--- START EXTRACT PROVIDED ---

Why do people believe what they believe? (Part 3)

Or, for this episode, what we should learn from history but don’t!

 

As an atheist I was always proud to point to science as a transcendental reason for my enlightenment, and in fact I still do. The little I have learned about our universe and how it works (speaking relative to what there is to know), not to mention the wonders of nature that surround us, are a continued delight to me.

(See Part 2 HERE)

However, when I turned to learning the History of Science, I was shocked to find something very unexpected: that the greatest enemy to scientific progress was not the traditionally accepted boogeyman of the Church, but rather the scientific community itself!

 

Not the Religious Establishment, as I had previously believed – despite its undoubted efforts (Galileo being my favourite example) – but the community of the very people who are entrusted with carrying out the scientific process.

 

Of course, it also goes without saying that we can thank a (very small) handful of individual scientists for the progress that we have made in our endeavour to describe and understand our universe, but what many people don’t know is that those who have made the greatest breakthroughs consistently have had to fight a huge battle against the very people who should have been on their side!

--- END EXTRACT PROVIDED ---

● **PROBLEM TO SOLVE**: Reproduce word for word the part of the essay on belief and scientific progress that runs from "(See Part 2 HERE)" up to and including "on their side!".

--- START ITEMS ---

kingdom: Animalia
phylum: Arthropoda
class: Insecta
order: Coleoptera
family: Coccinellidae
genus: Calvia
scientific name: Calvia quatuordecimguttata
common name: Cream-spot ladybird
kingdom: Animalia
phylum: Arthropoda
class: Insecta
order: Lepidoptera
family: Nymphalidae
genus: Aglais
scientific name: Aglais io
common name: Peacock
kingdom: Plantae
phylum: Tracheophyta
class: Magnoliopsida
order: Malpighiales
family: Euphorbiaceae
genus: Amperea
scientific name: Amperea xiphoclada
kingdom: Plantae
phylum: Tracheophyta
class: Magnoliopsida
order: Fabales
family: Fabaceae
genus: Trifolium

--- END ITEMS ---

● **WRITTEN REPLY**:
(See Part 2 HERE)

However, when I turned to learning the History of Science, I was shocked to find something very unexpected: that the greatest enemy to scientific progress was not the traditionally accepted boogeyman of the Church, but rather the scientific community itself!

 

Not the Religious Establishment, as I had previously believed – despite its undoubted efforts (Galileo being my favourite example) – but the community of the very people who are entrusted with carrying out the scientific process.

 

Of course, it also goes without saying that we can thank a (very small) handful of individual scientists for the progress that we have made in our endeavour to describe and understand our universe, but what many people don’t know is that those who have made the greatest breakthroughs consistently have had to fight a huge battle against the very people who should have been on their side!